The average American citizen has little trouble understanding the inherent unfairness of giving the government competitor, who has a financial stake in the outcome, the power to decide if you will use his services or whether you may choose a competing form of education. The current situation would be analogous to a situation where the government owned IBM. In order to build computers, you would have to get IBM’s permission to do so, and IBM would not allow you to build a computer unless you used programmers who were certified by IBM and you built your internal workings according to IBM specifications. Computers would still fill large rooms, rather than be small enough to fit into briefcases, if the government owned IBM and had control over the right of competitors to produce an alternative product.

This situation is not merely unfair. It is clear that it is inherently unconstitutional. To allow a local school official, who has a financial stake in the outcome, to decide whether or not a family will be allowed to homeschool is a violation of the Fourteenth Amendment’s guarantee of due process of law.

There can be no argument that a local school official who makes a decision with regard to the right of the family to teach their child at home must make his decision in a way which would satisfy the standards of due process of law. Due process standards require that, at a minimum, the procedure used is fair, that there is notice, an opportunity to be heard, and a neutral decision maker.

It is the requirement of a neutral decision maker which is violated by the compulsory attendance laws which give local school officials the power to decide whether or not a family may homeschool.

In 1927, the United States Supreme Court decided a case setting forth the requirements of a financially neutral decision maker for a due process decision. In this case, Turney v. Ohio, 273 U.S. 510 (1927), the Supreme Court held that a mayor who was given power to judge certain cases and who had a financial stake in the outcome of decisions, both personally, and on behalf of his municipality, was not a neutral decision maker as required by the Constitution.

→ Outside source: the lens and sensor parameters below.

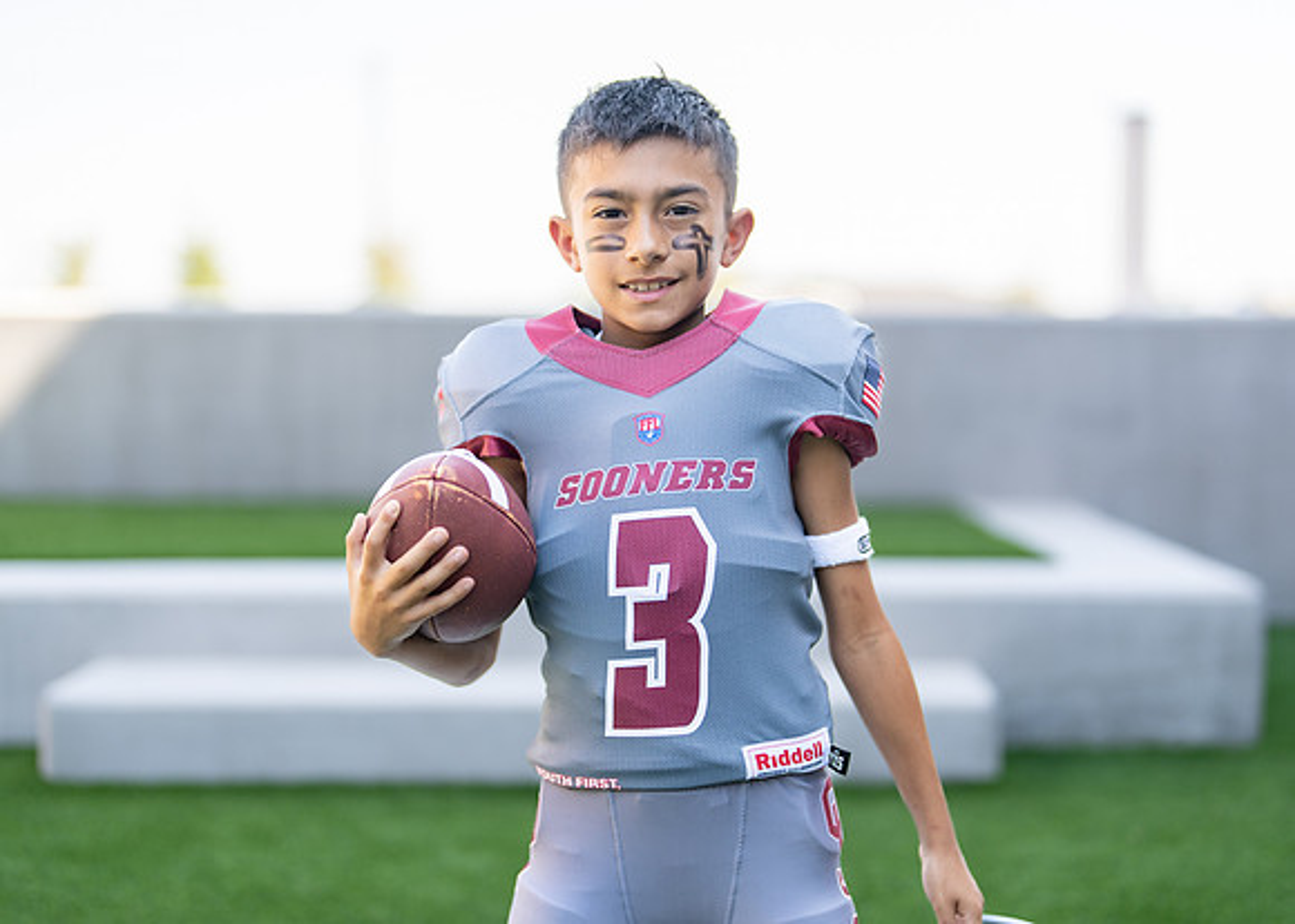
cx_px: 686
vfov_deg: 24.4
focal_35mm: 58
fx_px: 2140
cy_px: 449
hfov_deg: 33.7
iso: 100
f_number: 1.2
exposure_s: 1/1600
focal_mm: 50
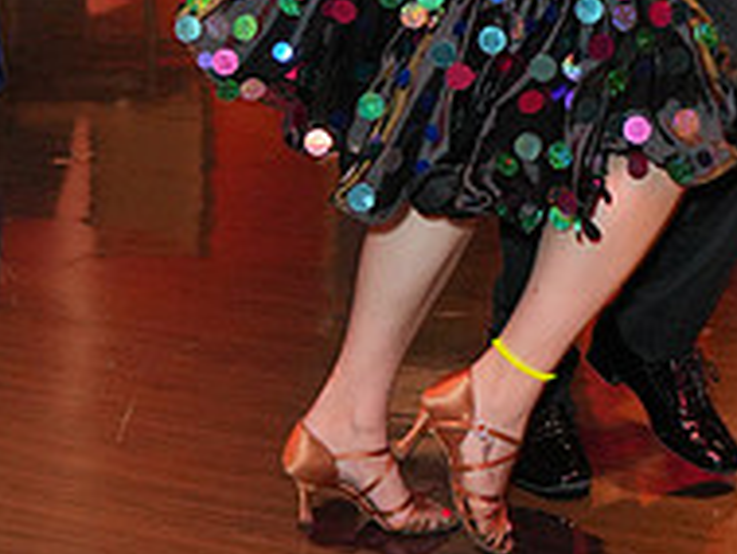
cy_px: -203
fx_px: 2578
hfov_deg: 16.2
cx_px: 548
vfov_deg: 11.9
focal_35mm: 121
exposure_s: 1/125
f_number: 4
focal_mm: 41
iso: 4000
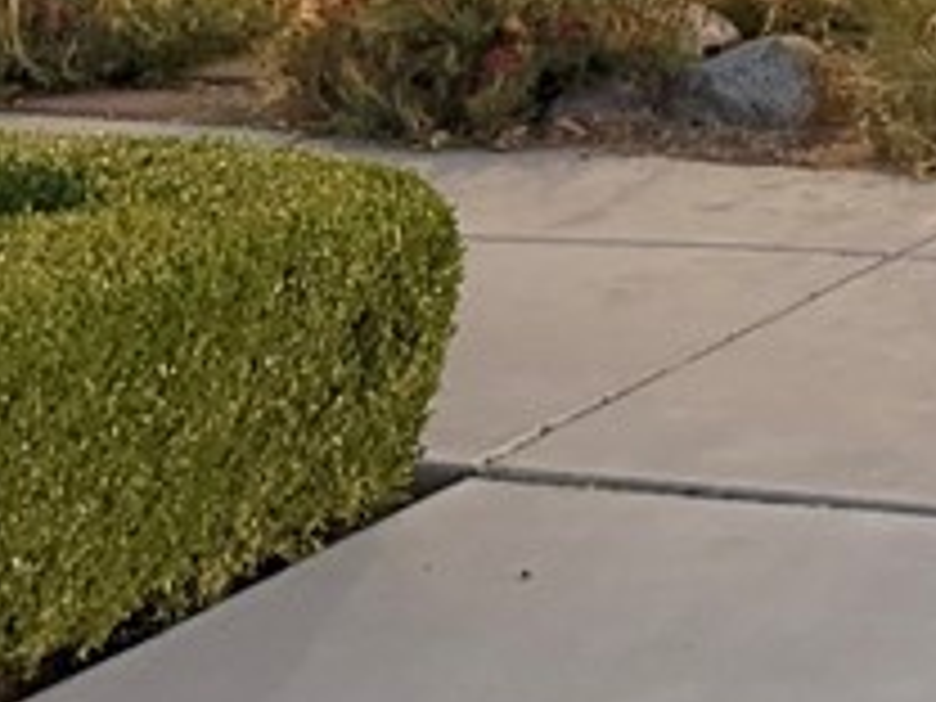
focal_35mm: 118
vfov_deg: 11.2
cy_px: -756
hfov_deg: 15.7
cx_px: 1278
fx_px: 3191
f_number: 1.78
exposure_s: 1/40
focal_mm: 6.76
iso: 640
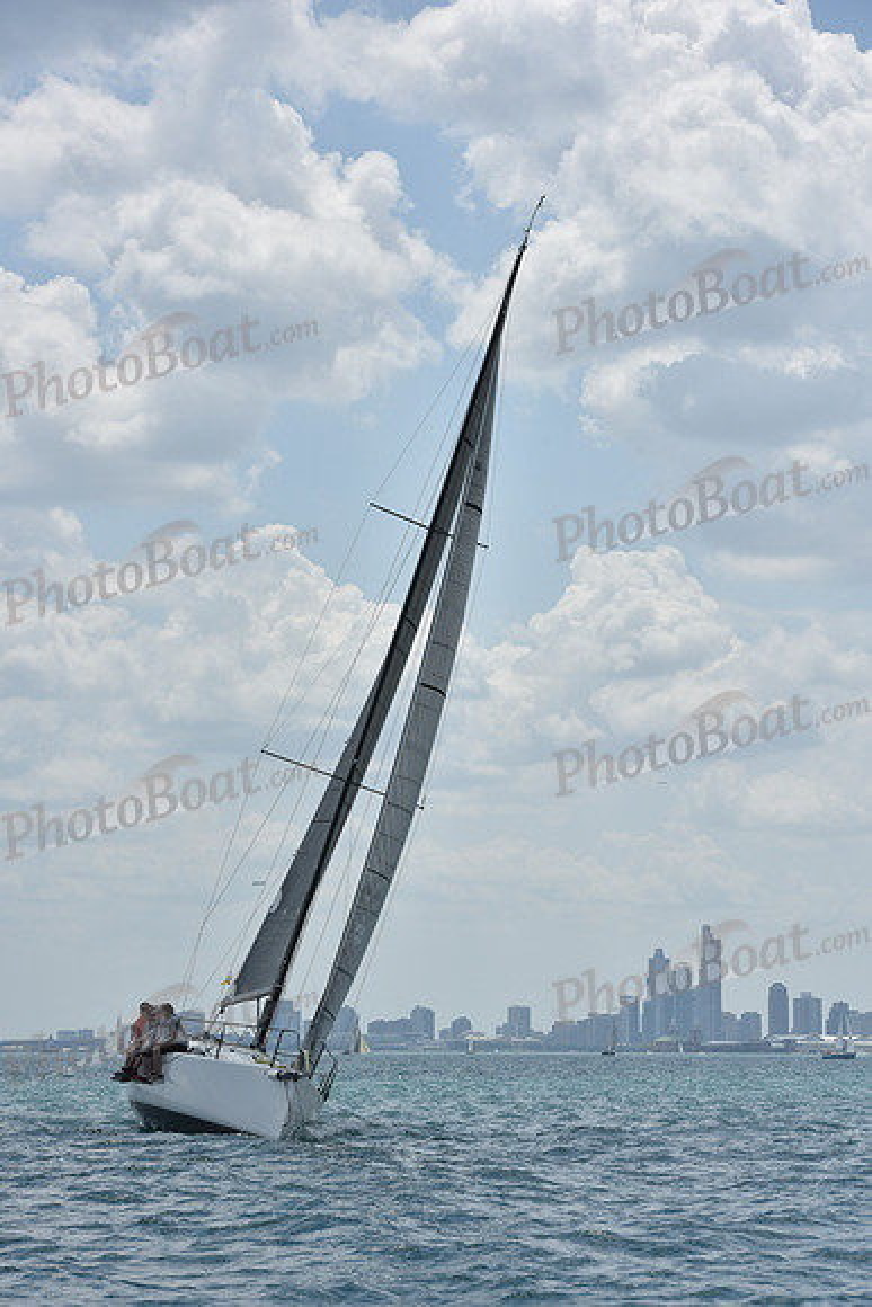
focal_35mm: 105
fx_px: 3812
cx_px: 436
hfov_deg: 13.0
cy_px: 654
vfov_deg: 19.5
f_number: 10
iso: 250
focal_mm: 105
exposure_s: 1/1250
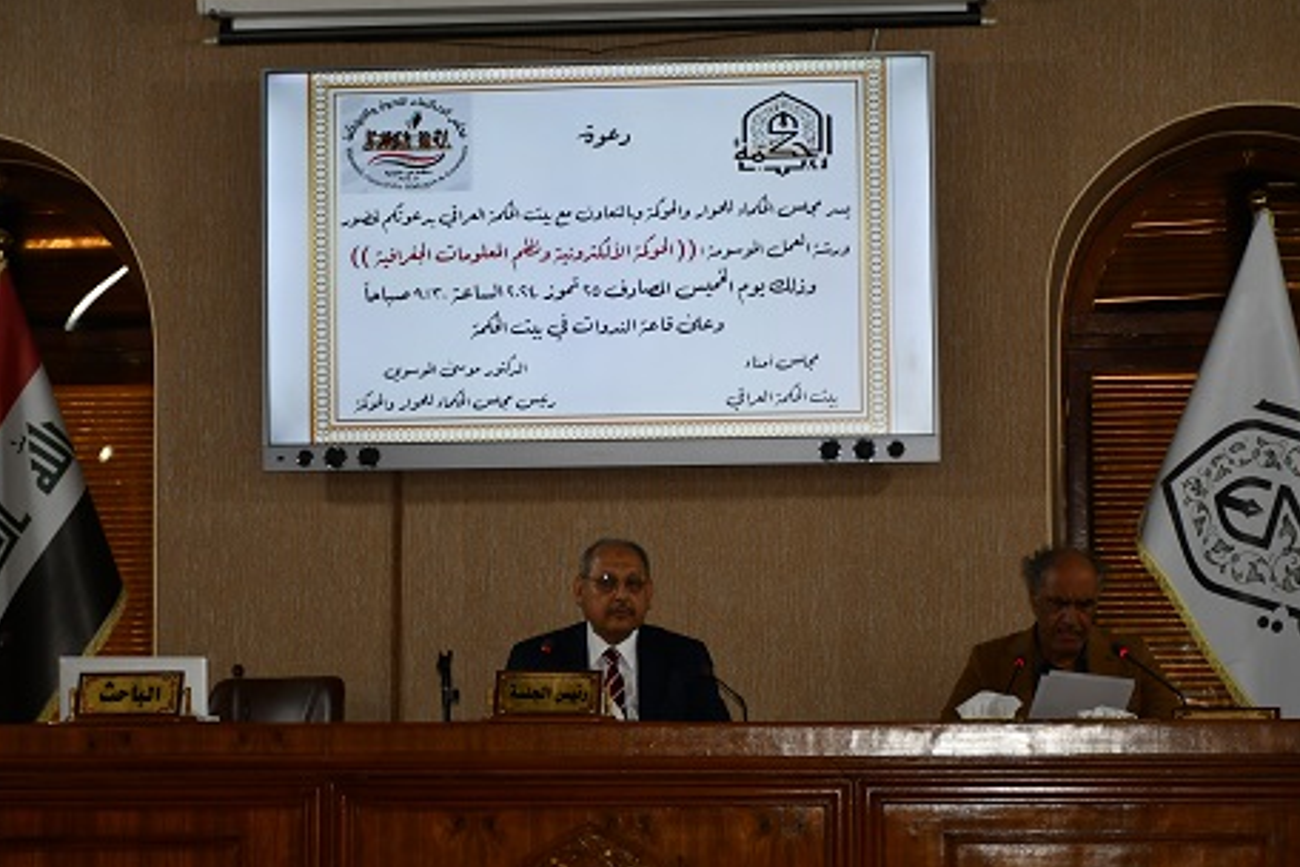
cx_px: 670
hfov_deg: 22.1
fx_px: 3322
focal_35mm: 92
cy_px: 449
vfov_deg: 14.9
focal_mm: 56
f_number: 4.8
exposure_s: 1/60
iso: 450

The Supreme Court said: “With his interest as mayor in the financial condition of the village and his responsibility therefore, might not a defendant, with reason, say that he feared he could not get a fair trial or a fair sentence from one who would have so strong a motive to help his village by conviction and a heavy fine?” 273 U.S. at 533.

When the principle of this case is properly applied, no superintendent should ever be allowed to decide whether an alternative form of education, like homeschooling, will be permitted to be practiced in his community. It does not even matter that the financial gain is for the superintendent’s school rather than his personal pocketbook. The superintendent cannot satisfy the requirement of a neutral decision maker as long as he has a financial stake in the outcome of the decision.

We are presenting this argument in all of our homeschooling cases where the issue of local school official approval is required. The case which presents this argument at the highest level at the current time is the Schmidt case, which is pending before the Ohio Supreme Court.

If we win the Schmidt case on this point, we will establish a powerful precedent which will help us ultimately establish constitutional decision making for homeschoolers. The first step will be to take approval power away from those who have a financial stake in the outcome to decide in favor of public schools.